Anonymous on April 8th 2008 in Alone
I’ve had a few problems in the past. Major problems. I used to go to an all girls school and I had a weak bladder, so when all the girls found out they called me things behind my back. I tried to tell them the truth, but I knew they’d just tease me even more. Now it’s the future and I have no friends. No one will communicate with me in my new college. When I do talk to people they just stare and smirk. I hate to say this, but because of this I’ve attempted suicide numerous times. I wonder if I did tell them the truth would the be my friends today? Thanks for reading
anonymous on April 1st 2008 in Alone
I am now middle aged but every day for the last few years I have thought about killing myself. Just about the only thing that is stopping me is remembering how devastating my father’s suicide was for my mother and brother. But I don’t know how long that is going to be enough of a deterrent
purple dragon on March 12th 2008 in Alone
I am always feeling alone and I don’t know how to deal with it. It got so scary sometimes; I always imagine myself dying alone which is my biggest nightmare. I want to do something about it, I want to be normal, but I don’t know how to start. Truth be told, I’m too scared to begin living. What the hell is wrong with me?
Anonymous on March 11th 2008 in Alone
So many people claim that they admire me because I’m “so smart”

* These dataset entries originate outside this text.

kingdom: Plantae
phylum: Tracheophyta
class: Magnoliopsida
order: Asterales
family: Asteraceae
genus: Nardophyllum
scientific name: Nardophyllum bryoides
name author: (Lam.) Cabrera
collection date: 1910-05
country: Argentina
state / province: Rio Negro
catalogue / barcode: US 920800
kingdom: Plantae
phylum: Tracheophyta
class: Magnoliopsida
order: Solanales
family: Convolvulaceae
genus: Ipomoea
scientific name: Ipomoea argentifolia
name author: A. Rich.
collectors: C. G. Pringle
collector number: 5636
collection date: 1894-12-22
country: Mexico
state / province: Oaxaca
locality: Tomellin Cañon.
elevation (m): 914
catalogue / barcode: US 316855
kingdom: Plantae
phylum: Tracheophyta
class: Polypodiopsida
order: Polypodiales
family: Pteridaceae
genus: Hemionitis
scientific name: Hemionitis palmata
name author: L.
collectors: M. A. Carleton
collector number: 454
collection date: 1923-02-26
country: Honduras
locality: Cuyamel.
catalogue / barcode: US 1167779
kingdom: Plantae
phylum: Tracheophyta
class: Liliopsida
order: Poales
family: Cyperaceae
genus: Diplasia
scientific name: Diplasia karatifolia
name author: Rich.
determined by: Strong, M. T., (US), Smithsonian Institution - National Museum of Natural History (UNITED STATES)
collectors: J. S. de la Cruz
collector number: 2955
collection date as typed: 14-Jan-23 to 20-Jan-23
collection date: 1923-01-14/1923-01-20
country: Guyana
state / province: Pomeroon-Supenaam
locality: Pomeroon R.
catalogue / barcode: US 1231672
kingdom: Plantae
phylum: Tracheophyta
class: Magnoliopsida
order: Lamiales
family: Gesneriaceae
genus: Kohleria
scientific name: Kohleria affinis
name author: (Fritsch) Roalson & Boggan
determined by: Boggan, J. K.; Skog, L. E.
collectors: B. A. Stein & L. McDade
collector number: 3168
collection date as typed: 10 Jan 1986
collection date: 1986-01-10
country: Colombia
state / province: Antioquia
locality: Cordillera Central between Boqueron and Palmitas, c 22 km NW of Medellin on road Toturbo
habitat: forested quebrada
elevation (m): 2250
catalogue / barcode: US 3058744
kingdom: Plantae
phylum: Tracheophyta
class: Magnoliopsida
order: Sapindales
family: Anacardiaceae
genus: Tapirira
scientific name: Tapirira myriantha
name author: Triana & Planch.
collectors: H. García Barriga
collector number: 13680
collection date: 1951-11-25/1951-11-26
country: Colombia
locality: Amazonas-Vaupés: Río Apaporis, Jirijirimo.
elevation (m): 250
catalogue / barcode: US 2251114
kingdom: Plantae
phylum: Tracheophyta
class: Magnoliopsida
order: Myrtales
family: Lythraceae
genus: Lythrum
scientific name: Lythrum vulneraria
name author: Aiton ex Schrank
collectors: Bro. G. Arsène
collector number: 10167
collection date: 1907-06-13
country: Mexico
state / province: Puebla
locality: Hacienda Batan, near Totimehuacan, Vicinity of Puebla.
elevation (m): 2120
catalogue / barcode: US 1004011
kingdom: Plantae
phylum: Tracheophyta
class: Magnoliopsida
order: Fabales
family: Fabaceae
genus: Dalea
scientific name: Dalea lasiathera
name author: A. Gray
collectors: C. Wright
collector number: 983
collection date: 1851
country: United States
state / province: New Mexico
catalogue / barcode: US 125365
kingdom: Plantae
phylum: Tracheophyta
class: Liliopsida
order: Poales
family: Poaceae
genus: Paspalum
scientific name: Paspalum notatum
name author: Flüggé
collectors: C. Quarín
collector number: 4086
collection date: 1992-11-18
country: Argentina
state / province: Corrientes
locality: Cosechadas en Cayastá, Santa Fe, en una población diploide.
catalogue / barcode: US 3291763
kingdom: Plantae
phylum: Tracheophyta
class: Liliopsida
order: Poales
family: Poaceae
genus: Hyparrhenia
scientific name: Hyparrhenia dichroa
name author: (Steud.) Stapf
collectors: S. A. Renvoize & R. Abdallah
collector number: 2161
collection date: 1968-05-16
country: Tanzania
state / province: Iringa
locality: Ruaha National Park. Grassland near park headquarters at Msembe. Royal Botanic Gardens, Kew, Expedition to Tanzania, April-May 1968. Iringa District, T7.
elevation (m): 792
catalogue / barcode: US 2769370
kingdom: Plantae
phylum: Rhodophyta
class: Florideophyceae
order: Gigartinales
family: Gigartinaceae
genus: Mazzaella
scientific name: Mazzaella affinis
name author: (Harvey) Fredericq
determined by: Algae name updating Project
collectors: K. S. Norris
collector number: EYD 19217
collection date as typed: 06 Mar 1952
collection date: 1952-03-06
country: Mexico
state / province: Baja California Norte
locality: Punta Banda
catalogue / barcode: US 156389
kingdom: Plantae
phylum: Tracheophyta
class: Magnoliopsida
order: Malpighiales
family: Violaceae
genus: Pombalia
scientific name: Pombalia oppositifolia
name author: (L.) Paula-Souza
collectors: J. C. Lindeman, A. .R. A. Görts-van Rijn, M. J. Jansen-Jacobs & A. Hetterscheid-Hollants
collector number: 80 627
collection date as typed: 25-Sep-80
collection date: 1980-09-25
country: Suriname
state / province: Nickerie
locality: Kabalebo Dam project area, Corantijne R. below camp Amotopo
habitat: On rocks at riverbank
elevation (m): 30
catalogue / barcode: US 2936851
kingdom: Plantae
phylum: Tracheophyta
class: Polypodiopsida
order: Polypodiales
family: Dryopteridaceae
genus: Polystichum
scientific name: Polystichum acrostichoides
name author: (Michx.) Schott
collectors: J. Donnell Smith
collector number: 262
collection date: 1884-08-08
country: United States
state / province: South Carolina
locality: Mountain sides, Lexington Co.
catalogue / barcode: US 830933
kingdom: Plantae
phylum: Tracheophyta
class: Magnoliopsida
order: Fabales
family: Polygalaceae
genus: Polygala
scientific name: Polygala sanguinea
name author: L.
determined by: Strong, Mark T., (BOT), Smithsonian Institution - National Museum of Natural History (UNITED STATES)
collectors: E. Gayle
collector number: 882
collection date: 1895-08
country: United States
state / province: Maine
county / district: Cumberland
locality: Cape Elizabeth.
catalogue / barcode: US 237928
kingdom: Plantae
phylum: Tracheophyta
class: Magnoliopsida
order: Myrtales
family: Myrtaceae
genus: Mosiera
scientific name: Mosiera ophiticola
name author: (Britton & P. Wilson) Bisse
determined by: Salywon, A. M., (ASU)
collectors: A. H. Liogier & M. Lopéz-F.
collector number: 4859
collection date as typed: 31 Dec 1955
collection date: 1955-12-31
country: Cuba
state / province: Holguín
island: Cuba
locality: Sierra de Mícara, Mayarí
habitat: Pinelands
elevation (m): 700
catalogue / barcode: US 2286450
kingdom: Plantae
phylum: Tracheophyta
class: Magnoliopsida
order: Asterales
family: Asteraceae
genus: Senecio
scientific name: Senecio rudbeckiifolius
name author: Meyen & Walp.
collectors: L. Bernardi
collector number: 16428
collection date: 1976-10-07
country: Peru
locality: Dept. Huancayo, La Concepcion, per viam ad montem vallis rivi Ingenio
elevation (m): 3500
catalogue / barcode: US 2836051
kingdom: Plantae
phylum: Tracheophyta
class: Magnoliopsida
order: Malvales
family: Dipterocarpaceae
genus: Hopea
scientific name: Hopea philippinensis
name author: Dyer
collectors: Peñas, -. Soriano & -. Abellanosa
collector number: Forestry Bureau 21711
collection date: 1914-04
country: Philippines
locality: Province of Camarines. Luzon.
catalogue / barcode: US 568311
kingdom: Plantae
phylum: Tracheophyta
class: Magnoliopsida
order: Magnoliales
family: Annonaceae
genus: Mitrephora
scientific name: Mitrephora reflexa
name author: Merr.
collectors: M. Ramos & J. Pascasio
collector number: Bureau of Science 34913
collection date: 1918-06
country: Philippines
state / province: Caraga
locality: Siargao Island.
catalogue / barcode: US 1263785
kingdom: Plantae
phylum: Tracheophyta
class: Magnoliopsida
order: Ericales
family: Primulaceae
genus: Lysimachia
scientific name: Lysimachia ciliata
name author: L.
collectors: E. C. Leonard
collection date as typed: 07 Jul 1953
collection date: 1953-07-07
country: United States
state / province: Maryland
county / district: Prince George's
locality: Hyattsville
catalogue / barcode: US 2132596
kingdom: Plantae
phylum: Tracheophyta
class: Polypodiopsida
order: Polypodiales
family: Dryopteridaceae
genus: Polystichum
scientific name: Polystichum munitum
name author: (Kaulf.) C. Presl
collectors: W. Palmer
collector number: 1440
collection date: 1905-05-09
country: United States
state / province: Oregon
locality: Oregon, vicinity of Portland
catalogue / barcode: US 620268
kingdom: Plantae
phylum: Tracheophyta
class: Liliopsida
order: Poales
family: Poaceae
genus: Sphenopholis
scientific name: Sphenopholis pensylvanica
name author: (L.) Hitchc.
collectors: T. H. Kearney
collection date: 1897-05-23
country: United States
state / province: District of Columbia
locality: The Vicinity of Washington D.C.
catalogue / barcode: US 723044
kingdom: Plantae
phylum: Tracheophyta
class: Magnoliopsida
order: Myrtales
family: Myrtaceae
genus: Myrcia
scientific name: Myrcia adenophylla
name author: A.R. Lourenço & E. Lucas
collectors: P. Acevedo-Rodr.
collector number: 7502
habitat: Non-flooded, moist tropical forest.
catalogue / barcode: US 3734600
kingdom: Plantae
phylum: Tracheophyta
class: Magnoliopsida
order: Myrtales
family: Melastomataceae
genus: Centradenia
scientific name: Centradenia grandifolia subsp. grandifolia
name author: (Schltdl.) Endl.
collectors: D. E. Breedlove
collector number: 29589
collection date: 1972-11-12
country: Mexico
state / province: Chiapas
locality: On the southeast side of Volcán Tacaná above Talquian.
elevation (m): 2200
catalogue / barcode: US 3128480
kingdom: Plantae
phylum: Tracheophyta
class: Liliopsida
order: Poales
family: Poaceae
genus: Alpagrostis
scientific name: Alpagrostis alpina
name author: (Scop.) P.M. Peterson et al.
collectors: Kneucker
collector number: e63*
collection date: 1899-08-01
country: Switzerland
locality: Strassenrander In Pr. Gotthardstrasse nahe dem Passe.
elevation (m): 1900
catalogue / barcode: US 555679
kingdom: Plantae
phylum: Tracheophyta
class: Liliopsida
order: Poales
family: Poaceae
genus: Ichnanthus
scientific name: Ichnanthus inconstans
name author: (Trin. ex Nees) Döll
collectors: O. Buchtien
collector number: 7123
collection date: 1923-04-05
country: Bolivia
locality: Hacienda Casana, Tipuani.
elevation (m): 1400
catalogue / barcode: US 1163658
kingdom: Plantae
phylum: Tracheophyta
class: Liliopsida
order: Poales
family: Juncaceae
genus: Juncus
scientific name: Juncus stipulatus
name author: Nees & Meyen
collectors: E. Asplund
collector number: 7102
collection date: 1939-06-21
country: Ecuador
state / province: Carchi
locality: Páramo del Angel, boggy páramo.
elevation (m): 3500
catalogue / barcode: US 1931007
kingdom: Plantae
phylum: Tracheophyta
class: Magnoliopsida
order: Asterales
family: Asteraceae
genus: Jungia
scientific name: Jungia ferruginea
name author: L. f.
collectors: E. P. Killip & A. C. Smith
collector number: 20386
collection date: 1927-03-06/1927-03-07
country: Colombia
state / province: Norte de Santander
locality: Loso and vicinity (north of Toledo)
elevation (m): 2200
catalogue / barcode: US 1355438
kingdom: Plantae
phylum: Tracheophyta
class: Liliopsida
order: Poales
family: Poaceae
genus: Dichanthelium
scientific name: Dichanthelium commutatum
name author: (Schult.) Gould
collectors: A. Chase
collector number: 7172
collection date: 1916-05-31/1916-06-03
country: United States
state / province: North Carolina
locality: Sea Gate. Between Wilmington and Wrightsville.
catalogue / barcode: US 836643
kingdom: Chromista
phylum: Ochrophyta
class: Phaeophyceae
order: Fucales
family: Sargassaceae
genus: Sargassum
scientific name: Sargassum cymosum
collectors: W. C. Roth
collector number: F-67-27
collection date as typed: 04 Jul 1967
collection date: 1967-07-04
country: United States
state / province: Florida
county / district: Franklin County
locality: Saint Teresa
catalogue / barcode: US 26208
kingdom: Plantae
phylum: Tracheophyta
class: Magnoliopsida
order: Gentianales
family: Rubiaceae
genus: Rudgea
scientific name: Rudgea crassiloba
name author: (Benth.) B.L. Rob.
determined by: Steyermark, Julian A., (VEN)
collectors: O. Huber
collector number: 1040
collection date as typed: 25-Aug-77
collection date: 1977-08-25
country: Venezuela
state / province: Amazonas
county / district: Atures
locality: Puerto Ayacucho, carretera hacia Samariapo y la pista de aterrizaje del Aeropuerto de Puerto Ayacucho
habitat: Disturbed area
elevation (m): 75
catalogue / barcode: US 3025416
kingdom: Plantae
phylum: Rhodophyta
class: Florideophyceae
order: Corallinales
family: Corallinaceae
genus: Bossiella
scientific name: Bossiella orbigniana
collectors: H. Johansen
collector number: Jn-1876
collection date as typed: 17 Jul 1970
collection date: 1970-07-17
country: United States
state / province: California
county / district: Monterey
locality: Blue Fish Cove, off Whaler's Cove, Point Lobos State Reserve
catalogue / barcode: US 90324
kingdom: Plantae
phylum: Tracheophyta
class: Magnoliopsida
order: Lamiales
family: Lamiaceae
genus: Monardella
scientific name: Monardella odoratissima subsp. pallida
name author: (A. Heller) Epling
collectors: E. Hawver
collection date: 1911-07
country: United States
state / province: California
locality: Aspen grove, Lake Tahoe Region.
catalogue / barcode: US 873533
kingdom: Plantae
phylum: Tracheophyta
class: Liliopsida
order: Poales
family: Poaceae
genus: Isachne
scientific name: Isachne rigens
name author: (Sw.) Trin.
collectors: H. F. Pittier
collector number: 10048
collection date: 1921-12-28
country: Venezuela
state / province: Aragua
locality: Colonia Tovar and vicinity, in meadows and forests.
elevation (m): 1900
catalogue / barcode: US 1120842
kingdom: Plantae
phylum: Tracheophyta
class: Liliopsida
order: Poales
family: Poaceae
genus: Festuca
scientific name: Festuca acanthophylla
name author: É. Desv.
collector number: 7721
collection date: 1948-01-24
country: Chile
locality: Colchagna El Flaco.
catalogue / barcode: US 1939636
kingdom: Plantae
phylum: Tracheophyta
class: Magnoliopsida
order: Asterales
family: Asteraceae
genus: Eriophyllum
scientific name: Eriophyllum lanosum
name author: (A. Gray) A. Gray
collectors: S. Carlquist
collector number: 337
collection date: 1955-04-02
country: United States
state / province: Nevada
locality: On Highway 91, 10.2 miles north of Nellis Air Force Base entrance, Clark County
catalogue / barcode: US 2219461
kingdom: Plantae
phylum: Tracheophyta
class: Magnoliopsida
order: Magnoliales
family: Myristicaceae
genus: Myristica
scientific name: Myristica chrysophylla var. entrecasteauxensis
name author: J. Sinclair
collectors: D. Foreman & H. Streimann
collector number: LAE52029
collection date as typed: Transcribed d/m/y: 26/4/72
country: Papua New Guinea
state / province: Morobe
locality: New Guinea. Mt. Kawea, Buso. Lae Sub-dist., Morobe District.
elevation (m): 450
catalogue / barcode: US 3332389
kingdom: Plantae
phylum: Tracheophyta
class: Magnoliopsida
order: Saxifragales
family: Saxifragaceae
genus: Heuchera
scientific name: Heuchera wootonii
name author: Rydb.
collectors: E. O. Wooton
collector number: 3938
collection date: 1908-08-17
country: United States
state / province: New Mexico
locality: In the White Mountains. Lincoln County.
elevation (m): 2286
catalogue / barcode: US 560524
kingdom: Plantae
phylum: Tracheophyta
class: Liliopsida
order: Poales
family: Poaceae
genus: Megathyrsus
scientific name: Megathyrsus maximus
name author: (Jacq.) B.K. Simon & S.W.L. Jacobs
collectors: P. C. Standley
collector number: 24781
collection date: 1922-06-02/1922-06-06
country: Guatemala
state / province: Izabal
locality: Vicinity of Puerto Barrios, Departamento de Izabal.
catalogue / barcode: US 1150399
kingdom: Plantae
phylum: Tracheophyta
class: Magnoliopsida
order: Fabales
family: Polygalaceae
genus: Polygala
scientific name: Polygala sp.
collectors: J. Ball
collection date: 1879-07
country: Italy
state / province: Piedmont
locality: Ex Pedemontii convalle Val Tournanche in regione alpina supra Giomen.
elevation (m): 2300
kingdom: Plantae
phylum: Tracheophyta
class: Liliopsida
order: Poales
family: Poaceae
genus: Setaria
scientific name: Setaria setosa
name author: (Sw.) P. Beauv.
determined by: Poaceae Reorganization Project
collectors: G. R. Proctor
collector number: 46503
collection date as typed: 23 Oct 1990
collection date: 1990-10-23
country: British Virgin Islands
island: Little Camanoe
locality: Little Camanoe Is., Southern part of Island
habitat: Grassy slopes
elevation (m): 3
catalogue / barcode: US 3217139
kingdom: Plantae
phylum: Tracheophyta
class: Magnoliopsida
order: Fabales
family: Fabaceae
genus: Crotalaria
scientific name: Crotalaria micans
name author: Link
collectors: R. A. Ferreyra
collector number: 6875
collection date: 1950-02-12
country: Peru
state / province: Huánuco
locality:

because I’m “so independent”
because I’m “so strong”
I’m tired of being strong. I’m tired of having to do everything for myself. I’ve just turned 22… and I’ve already been on my own for 5 years. I lost my mother about a year and a half ago and I still haven’t let myself grieve about it because I’m afraid that if I do, I’ll finally break and there will be no one around to pick up the pieces. I want someone to save me. Is that so bad?
If it’s not… then why is it so hard for me to admit it?
And why can’t I stop feeling so lacking inside?
Then I feel guilty for allowing myself to express how I feel. I know I have no right to complain when there are so many other people who have it worse.
And if one more person tells me that all I need to do is pray… I’ll ******* scream.
ILiveInAustin on March 10th 2008 in Alone
Wow.
What a convenient site.
Well, I’ve just started a year at a new school, and as usual I’m having no issues whatsoever making friends. But, my two best friends who I trust the most are at a different school. I haven’t seen them in a while, and I’m terrified of losing them.
I do have a really close friend at my new school, but I don’t feel that she’s the sort of person I’d tell important things…
So, to replace the contact I usually have with my best friends, I’ve begun writing on sites like Livejournal, Mibba, Quizilla etc. and building ‘no-strings-attached’ friendships with people I can relate to. I don’t know if this is a good thing or not, but I really don’t need any lectures on ‘internet safety’ or ‘the dangers of online predators’. Spare me the repetition.
I’m pretty sure it’s better than keeping everything bottled up, I guess. My parents are thinking of sending me to see a therapist, since I’ve been depressed. They recently found out I’ve been taking pain medication when I didn’t need it and they think it’s ‘unhealthy’ the amount of time I spend alone in my room.